***** Provided data *****

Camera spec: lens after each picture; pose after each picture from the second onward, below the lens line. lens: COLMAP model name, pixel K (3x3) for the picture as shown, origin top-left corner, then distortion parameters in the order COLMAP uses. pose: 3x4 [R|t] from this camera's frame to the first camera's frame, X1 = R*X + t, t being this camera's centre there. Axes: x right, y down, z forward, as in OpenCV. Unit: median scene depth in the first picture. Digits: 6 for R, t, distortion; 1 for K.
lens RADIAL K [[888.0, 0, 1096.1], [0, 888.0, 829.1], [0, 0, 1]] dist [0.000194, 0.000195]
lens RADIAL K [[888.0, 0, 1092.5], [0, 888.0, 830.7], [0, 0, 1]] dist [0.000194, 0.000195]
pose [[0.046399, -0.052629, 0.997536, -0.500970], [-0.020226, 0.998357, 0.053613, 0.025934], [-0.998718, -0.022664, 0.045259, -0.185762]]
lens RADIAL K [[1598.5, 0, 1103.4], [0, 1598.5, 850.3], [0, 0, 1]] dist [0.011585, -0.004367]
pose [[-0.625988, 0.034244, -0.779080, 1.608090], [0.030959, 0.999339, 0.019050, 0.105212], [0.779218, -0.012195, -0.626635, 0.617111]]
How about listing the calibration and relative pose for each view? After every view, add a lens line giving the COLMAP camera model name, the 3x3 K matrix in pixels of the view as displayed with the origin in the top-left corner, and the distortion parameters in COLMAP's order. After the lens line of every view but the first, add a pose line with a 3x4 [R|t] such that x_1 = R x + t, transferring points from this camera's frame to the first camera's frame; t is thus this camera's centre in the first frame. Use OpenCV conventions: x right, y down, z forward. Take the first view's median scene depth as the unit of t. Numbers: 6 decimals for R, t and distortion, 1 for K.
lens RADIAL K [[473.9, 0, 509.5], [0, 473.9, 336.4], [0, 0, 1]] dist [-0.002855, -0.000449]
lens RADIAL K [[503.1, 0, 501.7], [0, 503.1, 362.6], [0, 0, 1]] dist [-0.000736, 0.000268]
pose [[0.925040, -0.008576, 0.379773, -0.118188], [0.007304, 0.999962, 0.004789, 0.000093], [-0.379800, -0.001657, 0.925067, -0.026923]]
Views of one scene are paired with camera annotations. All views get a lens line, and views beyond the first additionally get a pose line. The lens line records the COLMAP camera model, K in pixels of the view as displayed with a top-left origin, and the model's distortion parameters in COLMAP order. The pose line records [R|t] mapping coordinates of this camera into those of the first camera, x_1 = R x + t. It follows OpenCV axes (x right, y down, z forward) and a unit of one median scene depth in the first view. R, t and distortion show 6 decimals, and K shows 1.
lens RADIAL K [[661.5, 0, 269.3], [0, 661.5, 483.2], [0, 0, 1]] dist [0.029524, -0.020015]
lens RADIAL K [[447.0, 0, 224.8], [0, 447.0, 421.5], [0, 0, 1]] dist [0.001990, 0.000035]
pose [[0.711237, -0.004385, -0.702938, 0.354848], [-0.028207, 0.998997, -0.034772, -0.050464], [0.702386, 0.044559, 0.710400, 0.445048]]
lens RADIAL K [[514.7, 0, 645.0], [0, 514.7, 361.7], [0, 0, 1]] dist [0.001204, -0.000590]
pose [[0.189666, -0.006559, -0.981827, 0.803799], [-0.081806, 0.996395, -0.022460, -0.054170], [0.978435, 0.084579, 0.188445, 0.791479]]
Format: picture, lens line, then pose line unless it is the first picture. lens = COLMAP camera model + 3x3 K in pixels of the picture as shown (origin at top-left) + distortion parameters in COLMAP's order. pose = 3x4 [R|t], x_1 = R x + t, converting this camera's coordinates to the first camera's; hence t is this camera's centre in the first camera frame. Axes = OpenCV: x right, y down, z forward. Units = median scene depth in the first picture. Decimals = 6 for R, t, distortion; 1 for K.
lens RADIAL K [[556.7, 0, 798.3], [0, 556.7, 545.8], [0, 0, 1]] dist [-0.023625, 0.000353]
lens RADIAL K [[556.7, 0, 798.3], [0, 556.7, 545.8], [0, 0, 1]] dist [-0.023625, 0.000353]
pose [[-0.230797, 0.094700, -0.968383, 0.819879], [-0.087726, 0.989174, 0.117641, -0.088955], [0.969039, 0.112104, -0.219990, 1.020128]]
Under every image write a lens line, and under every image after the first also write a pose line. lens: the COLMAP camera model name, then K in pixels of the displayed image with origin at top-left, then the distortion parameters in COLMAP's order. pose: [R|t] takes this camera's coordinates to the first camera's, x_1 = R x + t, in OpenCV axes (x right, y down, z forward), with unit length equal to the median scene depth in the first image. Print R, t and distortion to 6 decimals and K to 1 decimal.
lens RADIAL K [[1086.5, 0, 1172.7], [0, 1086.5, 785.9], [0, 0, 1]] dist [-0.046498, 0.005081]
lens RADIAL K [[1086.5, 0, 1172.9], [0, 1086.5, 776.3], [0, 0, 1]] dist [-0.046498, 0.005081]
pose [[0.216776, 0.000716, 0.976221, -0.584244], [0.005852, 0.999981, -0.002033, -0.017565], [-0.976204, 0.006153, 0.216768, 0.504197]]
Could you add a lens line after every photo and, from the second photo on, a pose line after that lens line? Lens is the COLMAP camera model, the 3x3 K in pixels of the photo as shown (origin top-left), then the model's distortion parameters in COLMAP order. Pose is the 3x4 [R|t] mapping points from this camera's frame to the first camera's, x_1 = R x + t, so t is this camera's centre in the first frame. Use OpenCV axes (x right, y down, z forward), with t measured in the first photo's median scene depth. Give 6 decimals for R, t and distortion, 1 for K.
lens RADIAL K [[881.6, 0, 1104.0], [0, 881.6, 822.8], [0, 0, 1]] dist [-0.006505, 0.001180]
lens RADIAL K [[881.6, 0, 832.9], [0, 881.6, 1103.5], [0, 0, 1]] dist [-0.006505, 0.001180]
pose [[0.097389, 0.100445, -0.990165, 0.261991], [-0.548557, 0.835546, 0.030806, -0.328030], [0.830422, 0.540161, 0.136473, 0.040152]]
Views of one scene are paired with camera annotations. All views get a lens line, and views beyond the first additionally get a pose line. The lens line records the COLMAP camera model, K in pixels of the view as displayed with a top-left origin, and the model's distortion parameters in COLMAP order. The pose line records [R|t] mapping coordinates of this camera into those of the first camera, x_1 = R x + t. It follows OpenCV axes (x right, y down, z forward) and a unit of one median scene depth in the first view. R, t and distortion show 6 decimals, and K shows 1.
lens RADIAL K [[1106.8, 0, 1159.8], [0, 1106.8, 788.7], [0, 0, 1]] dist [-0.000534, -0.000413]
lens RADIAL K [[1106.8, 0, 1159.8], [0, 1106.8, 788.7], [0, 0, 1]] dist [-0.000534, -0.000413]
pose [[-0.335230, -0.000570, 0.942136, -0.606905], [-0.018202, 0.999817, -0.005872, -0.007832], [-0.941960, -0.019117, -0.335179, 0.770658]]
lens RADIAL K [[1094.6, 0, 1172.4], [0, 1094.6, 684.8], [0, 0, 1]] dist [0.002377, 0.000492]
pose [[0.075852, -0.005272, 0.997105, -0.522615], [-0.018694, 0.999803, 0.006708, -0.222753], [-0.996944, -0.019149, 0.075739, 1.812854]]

*****

* **What is needed**
Copy the data from its first line through the line containing "dist [0.011585, -0.004367]", keeping every line unchanged.

* **Final answer**
Camera spec: lens after each picture; pose after each picture from the second onward, below the lens line. lens: COLMAP model name, pixel K (3x3) for the picture as shown, origin top-left corner, then distortion parameters in the order COLMAP uses. pose: 3x4 [R|t] from this camera's frame to the first camera's frame, X1 = R*X + t, t being this camera's centre there. Axes: x right, y down, z forward, as in OpenCV. Unit: median scene depth in the first picture. Digits: 6 for R, t, distortion; 1 for K.
lens RADIAL K [[888.0, 0, 1096.1], [0, 888.0, 829.1], [0, 0, 1]] dist [0.000194, 0.000195]
lens RADIAL K [[888.0, 0, 1092.5], [0, 888.0, 830.7], [0, 0, 1]] dist [0.000194, 0.000195]
pose [[0.046399, -0.052629, 0.997536, -0.500970], [-0.020226, 0.998357, 0.053613, 0.025934], [-0.998718, -0.022664, 0.045259, -0.185762]]
lens RADIAL K [[1598.5, 0, 1103.4], [0, 1598.5, 850.3], [0, 0, 1]] dist [0.011585, -0.004367]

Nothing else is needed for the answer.